La junte burkinabè interpelle, emprisonne un activiste pour « outrage au chef d’État »

La Fondation des Médias pour l’Afrique de l’Ouest (MFWA) est indignée par la détention de Kambou Ollo Mathias sur accusation de lèse-majesté, et appelle les autorités burkinabè à libérer immédiatement l’activiste tout en veillant au respect du droit à la liberté d’expression. 

L’activiste, connu sous le pseudonyme « Kamao », a été interpellé le 5 septembre 2022 par des gendarmes habillés en civil à la sortie d’une émission spéciale sur la radio Oméga, où il s’est prononcé sur le bilan de la transition qui a été présenté à la nation par le président de la junte au pouvoir, le Lieutenant-Colonel Paul-Henri Sandaogo Damiba. 

« Celui qui dit être une solution, se trouve être aujourd’hui le problème. Lui et son MPRS sont devenus un problème dans un problème. Qu’est-ce qu’ils ont fait quand ils sont arrivés ? C’est de la politique politicienne pure.  L’agenda qui s’est réalisé pendant ces 7 mois, ça été l’agenda de la réconciliation nationale, l’agenda de la diversion politique, rien de grand ne s’est focalisé sur la question sécuritaire », a déclaré Kamao en parlant des manquements de la junte face aux promesses du président. 
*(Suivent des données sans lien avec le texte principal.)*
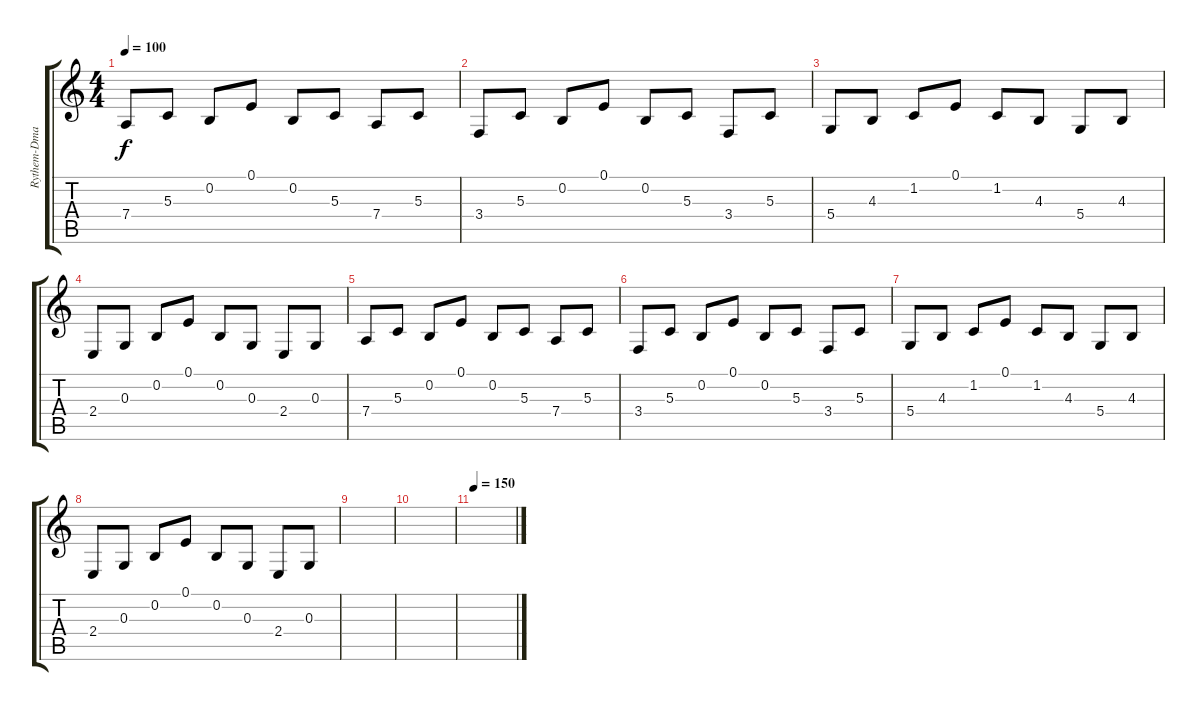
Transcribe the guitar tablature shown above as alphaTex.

\track ("Rythem-Dman" "Rythem-Dma") {instrument synthstrings1}
\staff {score tabs}
\tuning (E4 B3 G3 D3 A2 E2) {hide}
\ts (4 4)
\tempo 100
\clef g2
\ks c
7.4.8{dy f} 5.3.8 0.2.8 0.1.8 0.2.8 5.3.8 7.4.8 5.3.8 |
3.4.8 5.3.8 0.2.8 0.1.8 0.2.8 5.3.8 3.4.8 5.3.8 |
5.4.8 4.3.8 1.2.8 0.1.8 1.2.8 4.3.8 5.4.8 4.3.8 |
2.4.8 0.3.8 0.2.8 0.1.8 0.2.8 0.3.8 2.4.8 0.3.8 |
7.4.8 5.3.8 0.2.8 0.1.8 0.2.8 5.3.8 7.4.8 5.3.8 |
3.4.8 5.3.8 0.2.8 0.1.8 0.2.8 5.3.8 3.4.8 5.3.8 |
5.4.8 4.3.8 1.2.8 0.1.8 1.2.8 4.3.8 5.4.8 4.3.8 |
2.4.8 0.3.8 0.2.8 0.1.8 0.2.8 0.3.8 2.4.8 0.3.8 |
|
|
\tempo 150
« Ce n’est pas un bilan qui a été fait hier, ce qui a été fait hier est une insulte au peuple burkinabè. On peut bien imaginer leur gène à faire un bilan parce que c’est un échec total », a renchérit l’activiste qui est membre du Balai Citoyen, un mouvement de la société civile revendiquant une « vraie démocratie au Burkina ». 

Kambou Ollo Mathias, également du mouvement Mobilisation des intelligences pour le Faso (M.I.Fa), a été placé sous mandat de dépôt à la Maison d’arrêt et de correction de Ouagadougou (MACO) le 6 septembre 2022 après présentation au procureur du Faso pour « outrage au Lieutenant-colonel Paul-Henri Damiba », le chef d’Etat militaire.  
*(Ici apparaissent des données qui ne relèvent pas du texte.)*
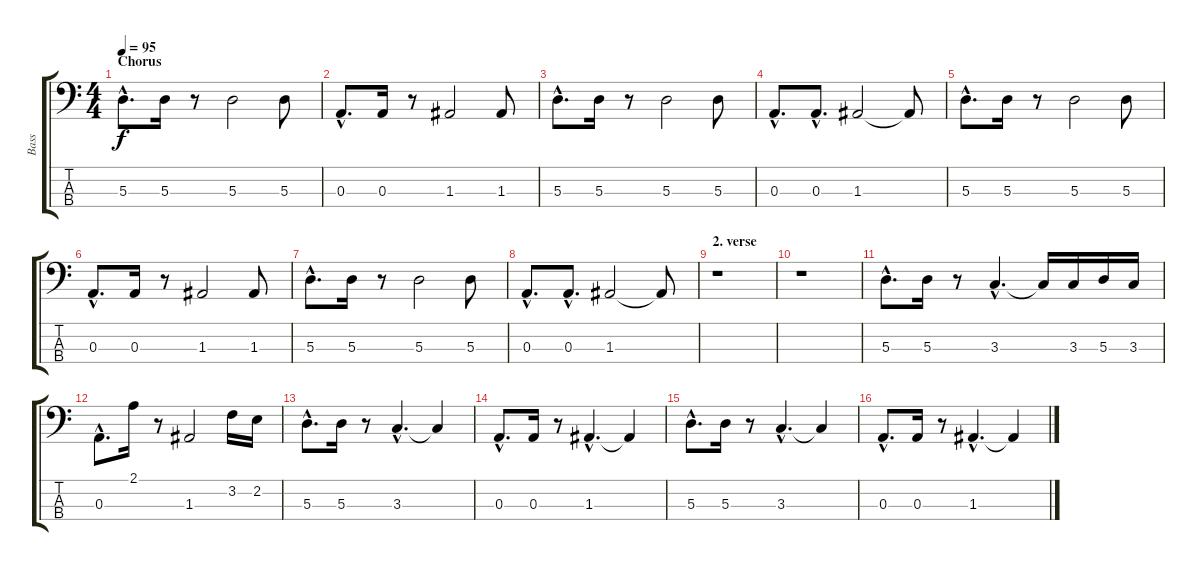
\track ("Bass" "Bass") {instrument electricbassfinger}
\staff {score tabs}
\tuning (G2 D2 A1 E1) {hide}
\ts (4 4)
\section ("" "Chorus")
\tempo 95
\clef f4
\ks c
5.3{hac}.8{d dy f} 5.3.16 r.8 5.3.2 5.3.8 |
0.3{hac}.8{d} 0.3.16 r.8 1.3.2 1.3.8 |
5.3{hac}.8{d} 5.3.16 r.8 5.3.2 5.3.8 |
0.3{hac}.8{d} 0.3{hac}.8{d} 1.3.2 1.3{t}.8 |
5.3{hac}.8{d} 5.3.16 r.8 5.3.2 5.3.8 |
0.3{hac}.8{d} 0.3.16 r.8 1.3.2 1.3.8 |
5.3{hac}.8{d} 5.3.16 r.8 5.3.2 5.3.8 |
0.3{hac}.8{d} 0.3{hac}.8{d} 1.3.2 1.3{t}.8 |
\section ("" "2. verse")
r.1 |
r.1 |
5.3{hac}.8{d} 5.3.16 r.8 3.3{hac}.4{d} 3.3{t}.16 3.3.16 5.3.16 3.3.16 |
0.3{hac}.8{d} 2.1.16 r.8 1.3.2 3.2.16 2.2.16 |
5.3{hac}.8{d} 5.3.16 r.8 3.3{hac}.4{d} 3.3{t}.4 |
0.3{hac}.8{d} 0.3.16 r.8 1.3{hac}.4{d} 1.3{t}.4 |
5.3{hac}.8{d} 5.3.16 r.8 3.3{hac}.4{d} 3.3{t}.4 |
0.3{hac}.8{d} 0.3.16 r.8 1.3{hac}.4{d} 1.3{t}.4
Selon ses avocats, le militant est poursuivi pour « outrage au chef de l’Etat » concernant des propos similaires publiés sur les réseaux sociaux.  

L’arrestation de Kambou a suscité de vives critiques et un soulèvement généralisé. Son mouvement, le Balai Citoyen a manifesté et protesté le 6 septembre 2022 à Ouagadougou pour dénoncer et condamner son interpellation.  
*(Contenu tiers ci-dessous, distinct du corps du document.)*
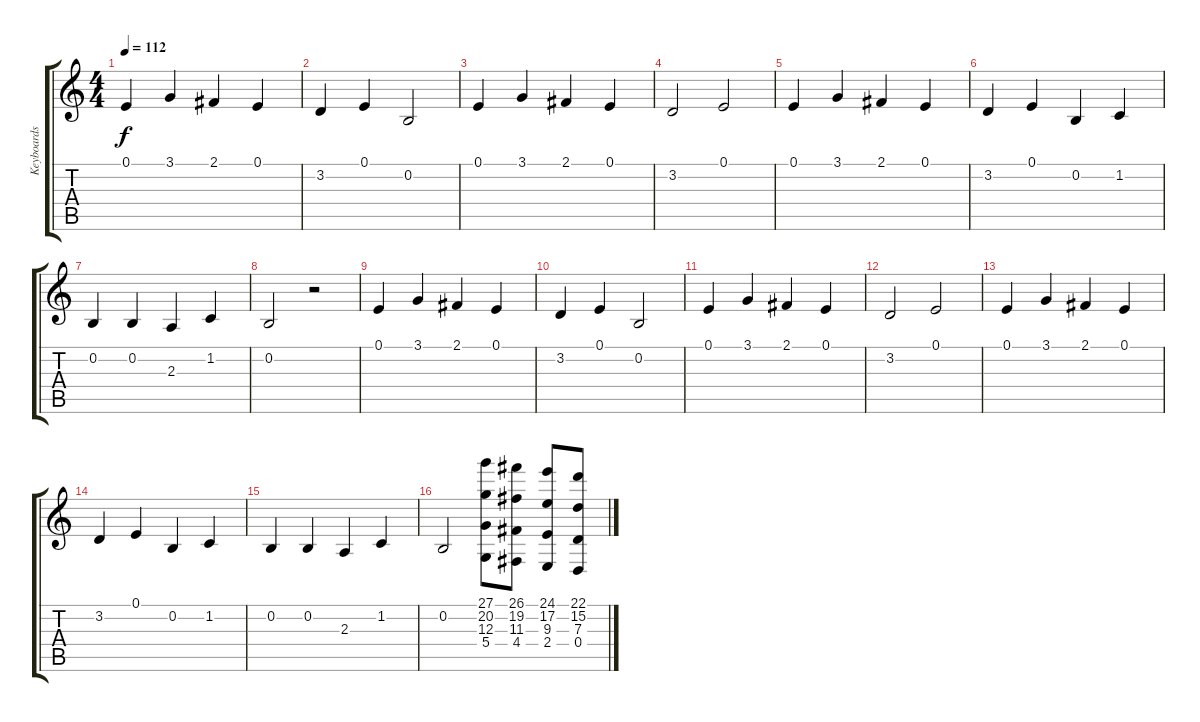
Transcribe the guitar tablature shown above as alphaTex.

\track ("Keyboards" "Keyboards") {instrument synthstrings1}
\staff {score tabs}
\tuning (E4 B3 G3 D3 A2 E2) {hide}
\ts (4 4)
\tempo 112
\clef g2
\ks c
0.1.4{dy f instrument synthstrings1} 3.1.4 2.1.4 0.1.4 |
3.2.4 0.1.4 0.2.2 |
0.1.4 3.1.4 2.1.4 0.1.4 |
3.2.2 0.1.2 |
0.1.4 3.1.4 2.1.4 0.1.4 |
3.2.4 0.1.4 0.2.4 1.2.4 |
0.2.4 0.2.4 2.3.4 1.2.4 |
0.2.2 r.2 |
0.1.4 3.1.4 2.1.4 0.1.4 |
3.2.4 0.1.4 0.2.2 |
0.1.4 3.1.4 2.1.4 0.1.4 |
3.2.2 0.1.2 |
0.1.4 3.1.4 2.1.4 0.1.4 |
3.2.4 0.1.4 0.2.4 1.2.4 |
0.2.4 0.2.4 2.3.4 1.2.4 |
0.2.2 (27.1 20.2 12.3 5.4).8 (26.1 19.2 11.3 4.4).8 (24.1 17.2 9.3 2.4).8 (22.1 15.2 7.3 0.4).8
Dans une publication sur la page Facebook du mouvement, Zinaba Rasmané, responsable de mobilisation au sein de la coordination nationale du Balai Citoyen, a déclaré que « Ces genres d’arrestation cavalières ne sont pas du fait des Républiques qui se respectent. On est porté de penser que c’est une manière de casser le rythme de la mobilisation aujourd’hui des masses populaires par rapport à tout ce que nous voyons en termes de ratés dans la gouvernance ».  

Au cours d’une interview avec la MFWA, le Centre National de Presse Norbert Zongo (CNP-NZ), à travers son gestionnaire, Abdoulaye Diallo, a déclaré que cet incident est « dangereux pour les médias parce que les médias sont dans leur rôle de recevoir des invités, de commenter l’actualité. Si les gens doivent se faire enlever quand ils viennent aux émissions, c’est très dangereux. Personne ne voudra plus venir participer des émissions. C’est une violation de la liberté de la presse ».  

La MFWA est extrêmement préoccupée par la velléité de répression de la liberté d’expression de la part la junte au pouvoir. A titre de rappel, le 15 mars 2022, le gouvernement de la transition au Burkina Faso a menacé dans un communiqué fortement controversé qu’en « tout état de cause, Il n’y aura pas d’impunité pour les auteurs de publications et autres agissements à caractère subversif, portant atteinte à l’ordre public, à la cohésion sociale et au moral des troupes ».  

De plus, dans son discours du 4 septembre 2022, le président de la junte a également qualifié certains médias de dangereux outils de subversion qui balloteraient de toutes parts le peuple par des « officines obscures cachées derrière certaines technologies ». 

Nous exhortons vivement la junte au pouvoir à mettre fin aux intimidations des voix dissidentes dont les droits et libertés civiles fondamentales pourraient être fortement compromises. Cet incident qui suggère la suppression de la liberté d’expression et d’opinion marque d’un sceau indélébile l’état délétère de la démocratie dans le pays. 

En tout état de cause, les Loi N°059-2015/CNT et N°058-2015/CNT portant respectivement régime juridique de la radiodiffusion sonore et télévisuelle et régime juridique de la presse en ligne au Burkina Faso ne prévoient aucunement des peines privatives de liberté pour les charges portées contre Kamao.